§ **QUÉ HACER**
Escribe la continuación del texto sobre la artritis reumatoide, empezando justo después de su última línea.

§ **BLOQUE DE TEXTO**
────────────────────
La artritis reumatoide es una enfermedad inflamatoria crónica que afecta principalmente a las articulaciones, pero que también puede comprometer otros órganos del cuerpo. Se trata de un trastorno autoinmunitario en el que el sistema inmunológico ataca por error los tejidos sanos, especialmente el revestimiento de las articulaciones (membrana sinovial), provocando inflamación, dolor y, con el tiempo, daño estructural.
A diferencia de la artrosis, que está relacionada con el desgaste mecánico del cartílago, la artritis reumatoide es una enfermedad sistémica. Esto significa que no solo puede afectar las articulaciones de manos, muñecas, rodillas y pies, sino también la piel, los ojos, los pulmones, el corazón y los vasos sanguíneos.
Según la Clínica Mayo, la inflamación persistente puede engrosar la membrana sinovial y terminar destruyendo el cartílago y el hueso dentro de la articulación. En fases avanzadas, puede causar deformidades visibles y pérdida de función.
Causas de la artritis reumatoide
La causa exacta de la artritis reumatoide aún no se conoce con certeza. Sin embargo, la Clínica Mayo señala que interviene una combinación de factores genéticos y ambientales. Entre los principales factores de riesgo se encuentran el sexo (las mujeres tienen mayor probabilidad de desarrollar la enfermedad); edad (puede presentarse a cualquier edad, pero es más frecuente en la mediana edad), antecedentes familiares (ciertos genes pueden aumentar la susceptibilidad), tabaquismo (fumar incrementa el riesgo, especialmente en personas con predisposición genética), obesidad (se asocia con mayor probabilidad de aparición y peor evolución).
El componente autoinmunitario implica que el sistema de defensa del organismo identifica erróneamente como amenaza al propio tejido articular. Este ataque desencadena un proceso inflamatorio continuo que, si no se trata, puede progresar con el tiempo.
Síntomas más comunes de la artritis
Los síntomas suelen desarrollarse de manera gradual, aunque en algunos casos pueden aparecer con rapidez. La Clínica Mayo explica que la artritis reumatoide afecta generalmente las mismas articulaciones en ambos lados del cuerpo, lo que se conoce como afectación simétrica. Entre los signos y síntomas más frecuentes se incluyen:
- Dolor, sensibilidad e inflamación articular.
────────────────────
§ **INFORMACIÓN PROPORCIONADA**

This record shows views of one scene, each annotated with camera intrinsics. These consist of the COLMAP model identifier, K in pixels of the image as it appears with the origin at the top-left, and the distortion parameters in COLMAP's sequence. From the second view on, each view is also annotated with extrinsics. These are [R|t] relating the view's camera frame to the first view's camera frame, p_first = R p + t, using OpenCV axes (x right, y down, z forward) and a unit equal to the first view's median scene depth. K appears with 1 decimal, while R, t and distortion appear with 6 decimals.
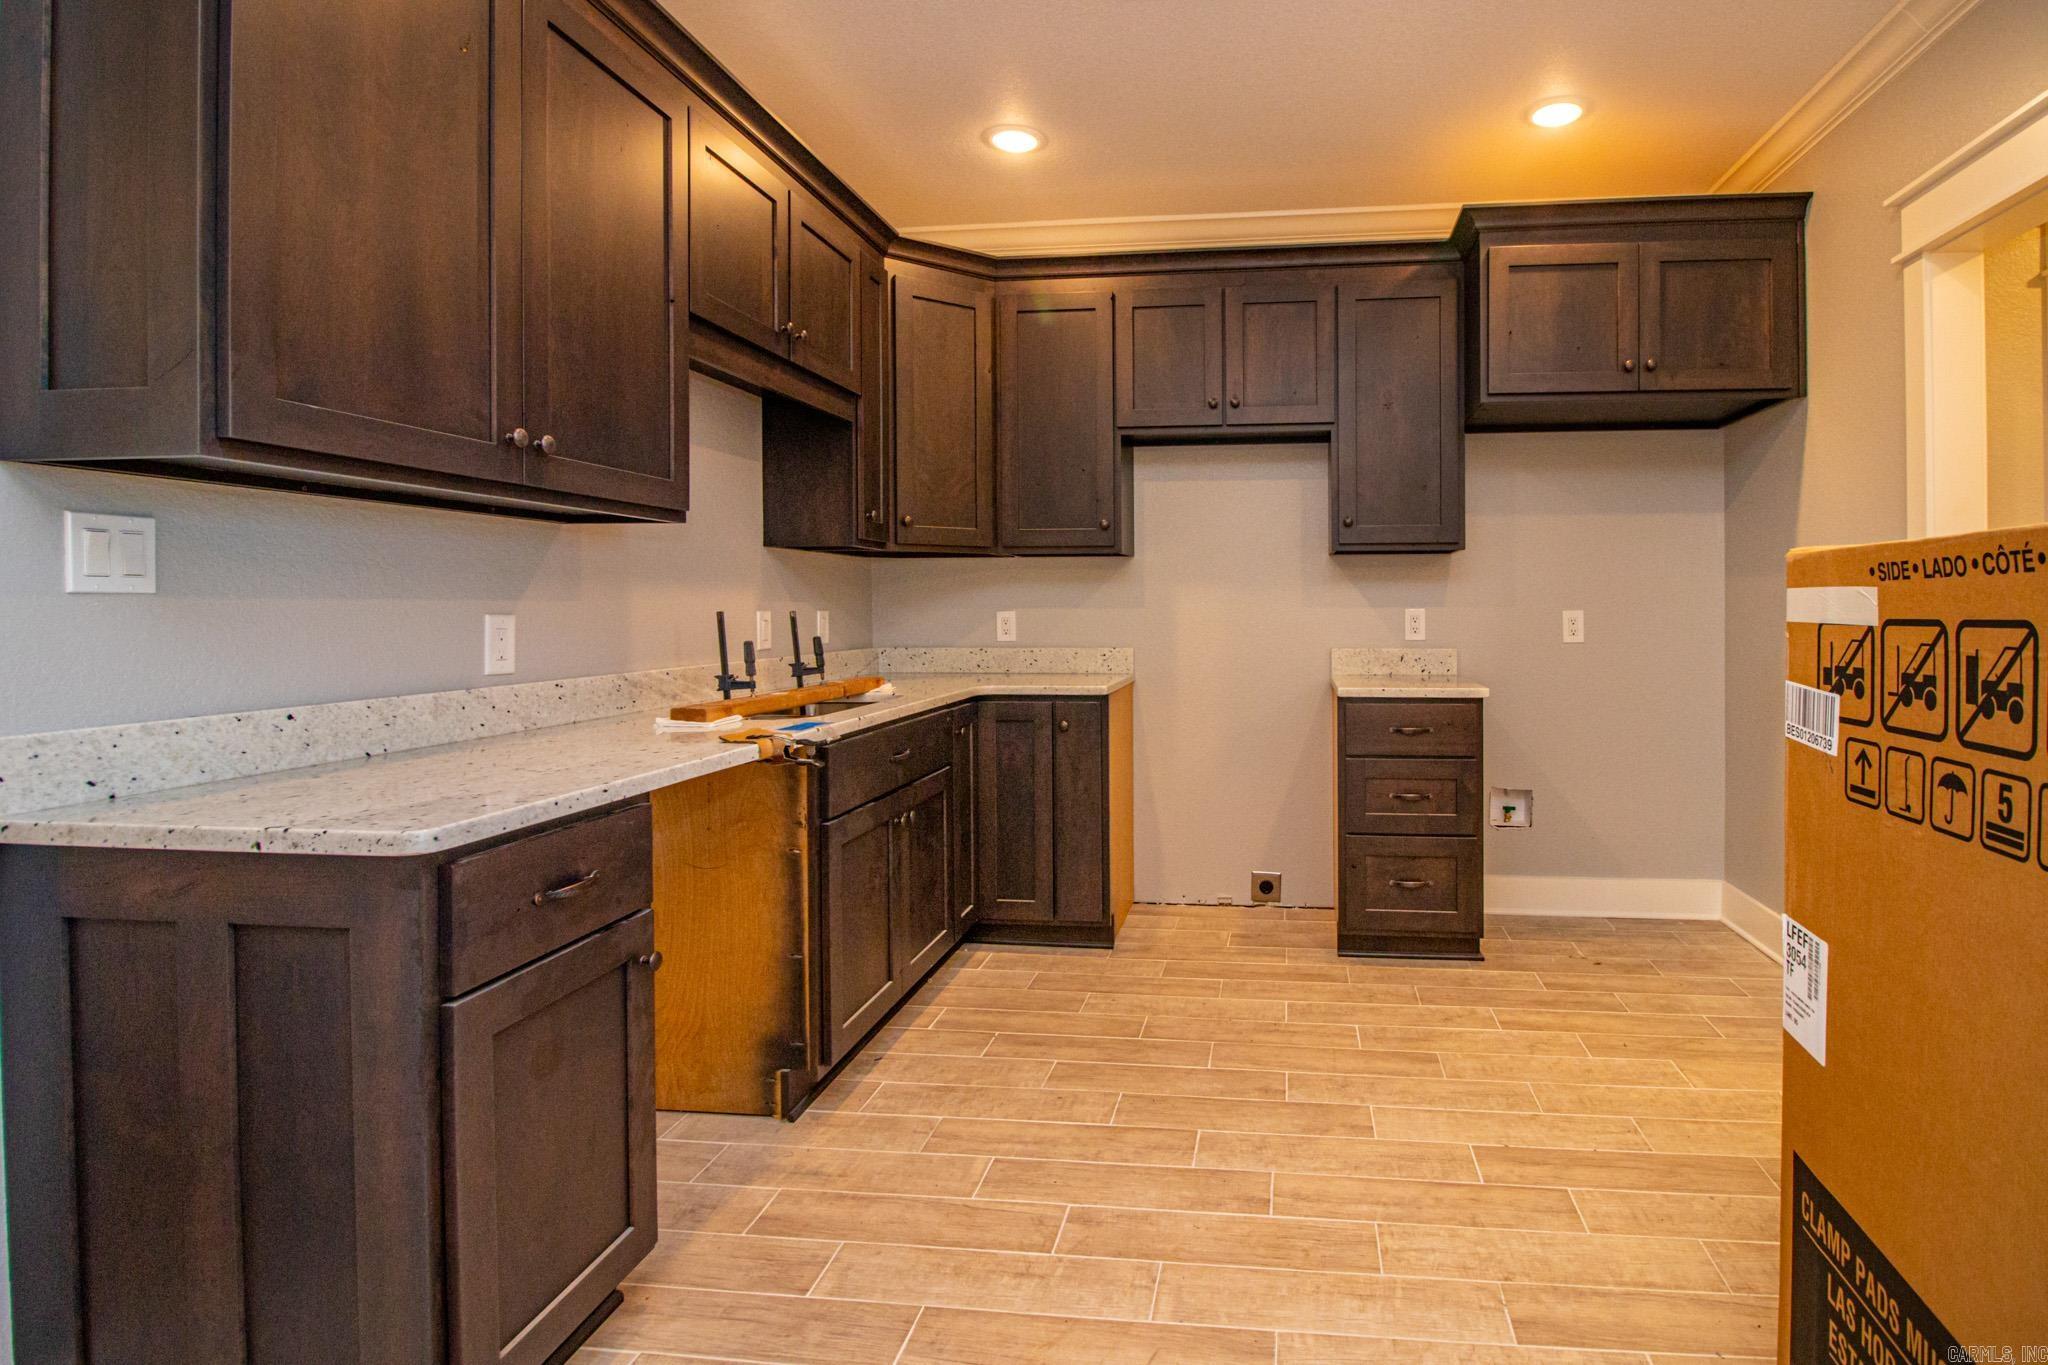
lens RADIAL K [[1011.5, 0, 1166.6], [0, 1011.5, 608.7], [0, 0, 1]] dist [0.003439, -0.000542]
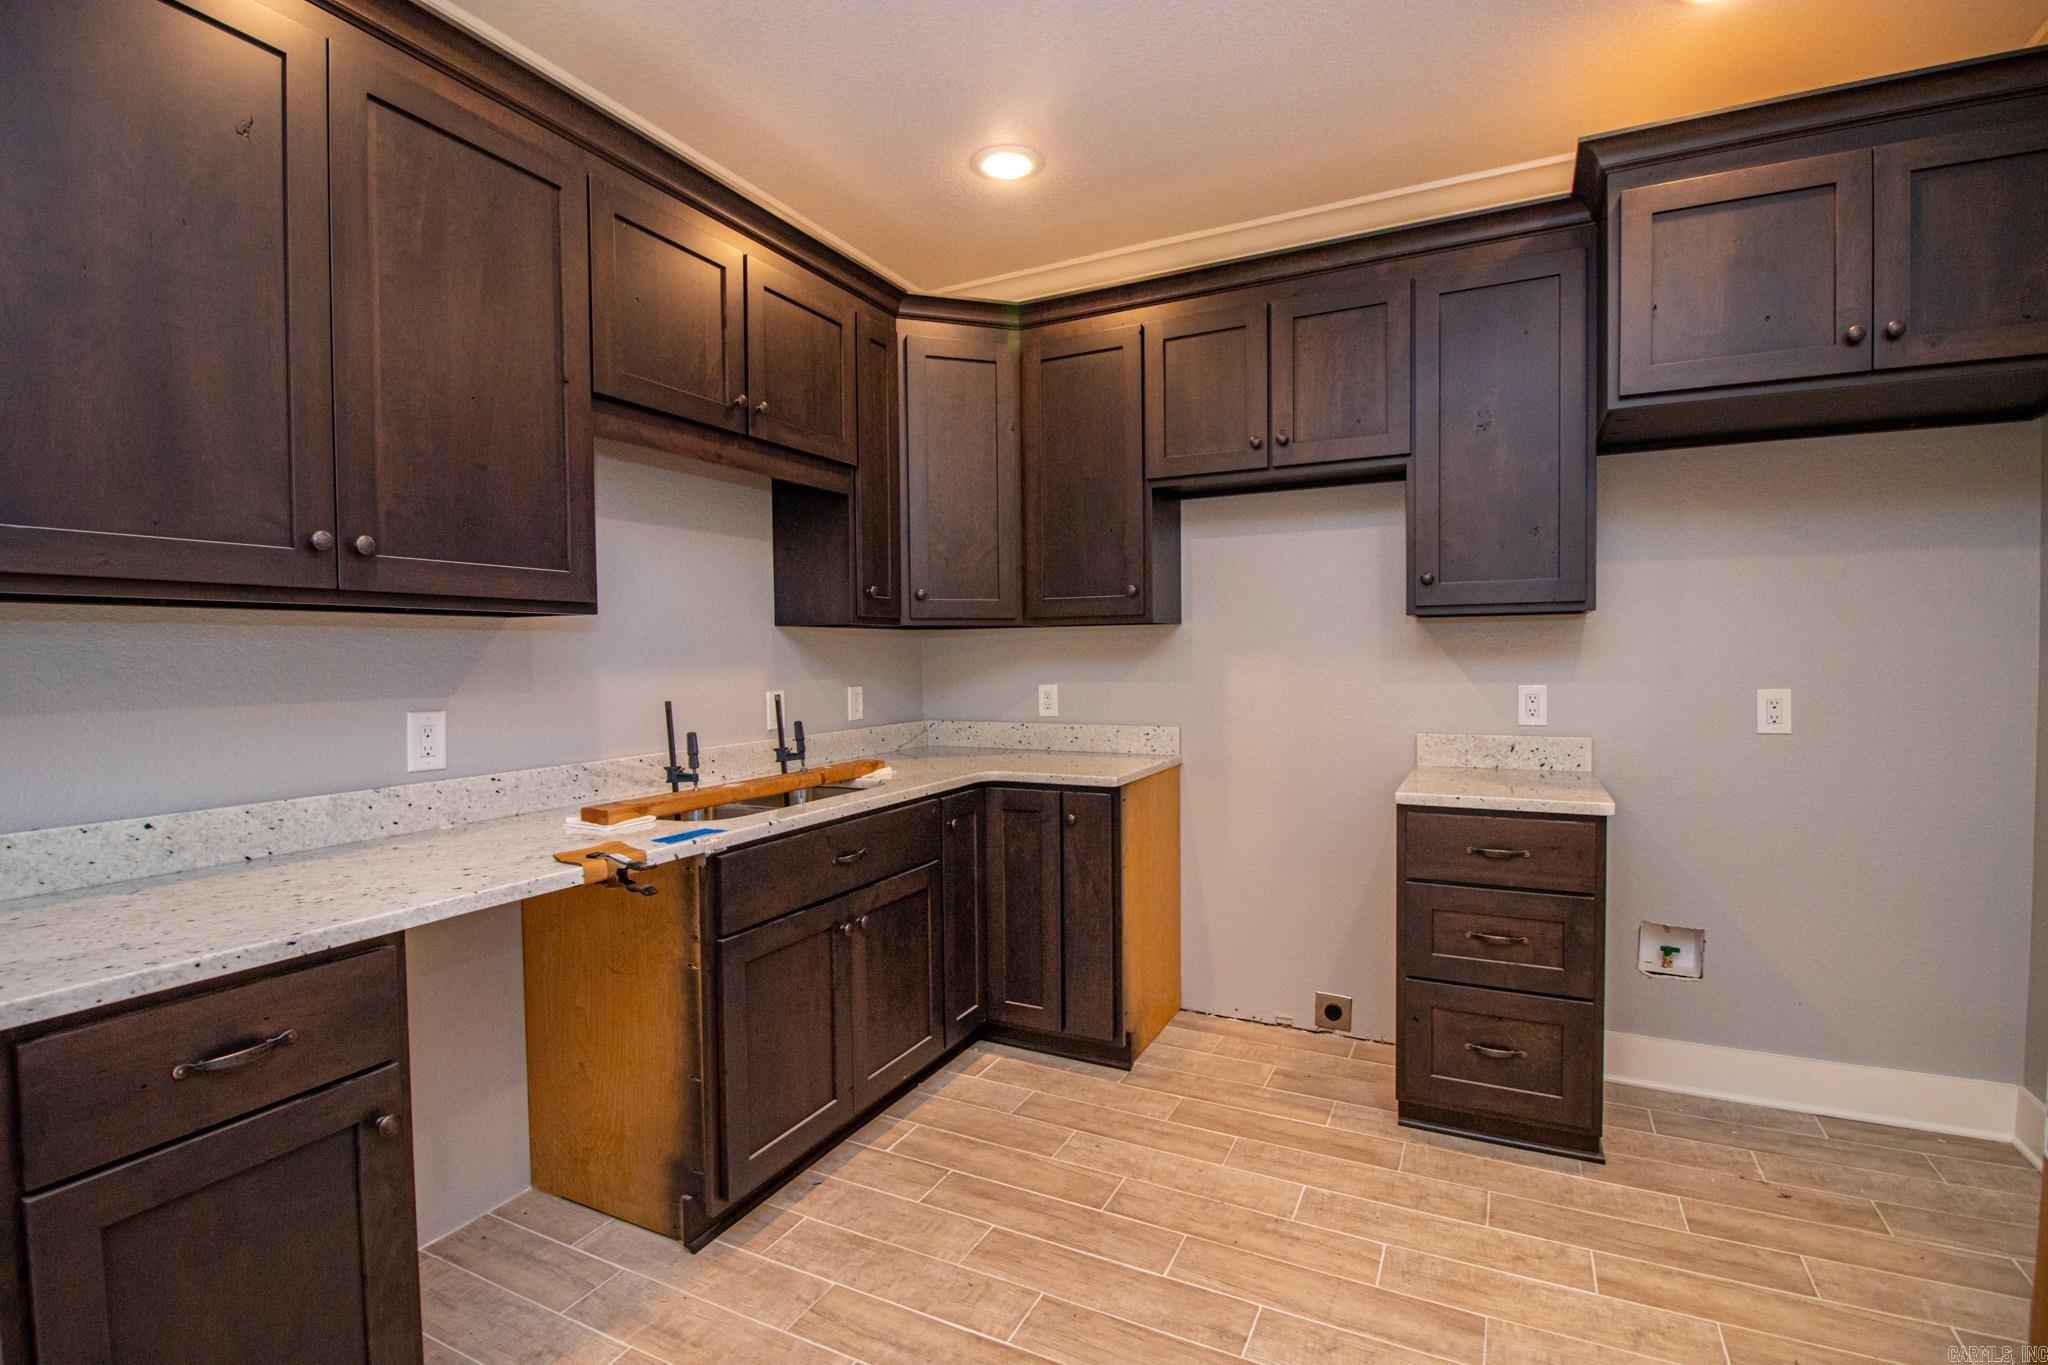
────────────────────
§ **RESULTADO**
- Rigidez matutina que puede durar más de 30 minutos.
- Fatiga, fiebre leve y pérdida del apetito.
- Sensación de calor en las articulaciones afectadas.
En etapas más avanzadas, pueden aparecer nódulos reumatoides (bultos firmes bajo la piel) y complicaciones en órganos internos. La enfermedad también puede aumentar el riesgo de osteoporosis, infecciones y problemas cardiovasculares.
Diagnóstico y tratamiento de la artritis
El diagnóstico se basa en una combinación de evaluación clínica, análisis de sangre e imágenes médicas. Los análisis pueden detectar marcadores inflamatorios y anticuerpos específicos, mientras que radiografías o resonancias permiten evaluar el daño articular.
En cuanto al tratamiento, la Clínica Mayo subraya que no existe cura para la artritis reumatoide, pero sí múltiples opciones terapéuticas que pueden controlar los síntomas y frenar la progresión del daño. El abordaje convencional suele incluir:
- Medicamentos antiinflamatorios no esteroides (AINEs) para aliviar el dolor.
- Corticoides para reducir la inflamación en brotes agudos.
- Fármacos antirreumáticos modificadores de la enfermedad (FARME), como el metotrexato, que ayudan a prevenir el daño articular.
- Agentes biológicos, que actúan sobre componentes específicos del sistema inmunológico.
- Terapia física y ocupacional, para mantener la movilidad y proteger las articulaciones.
En casos graves, puede considerarse la cirugía para reparar o reemplazar articulaciones dañadas.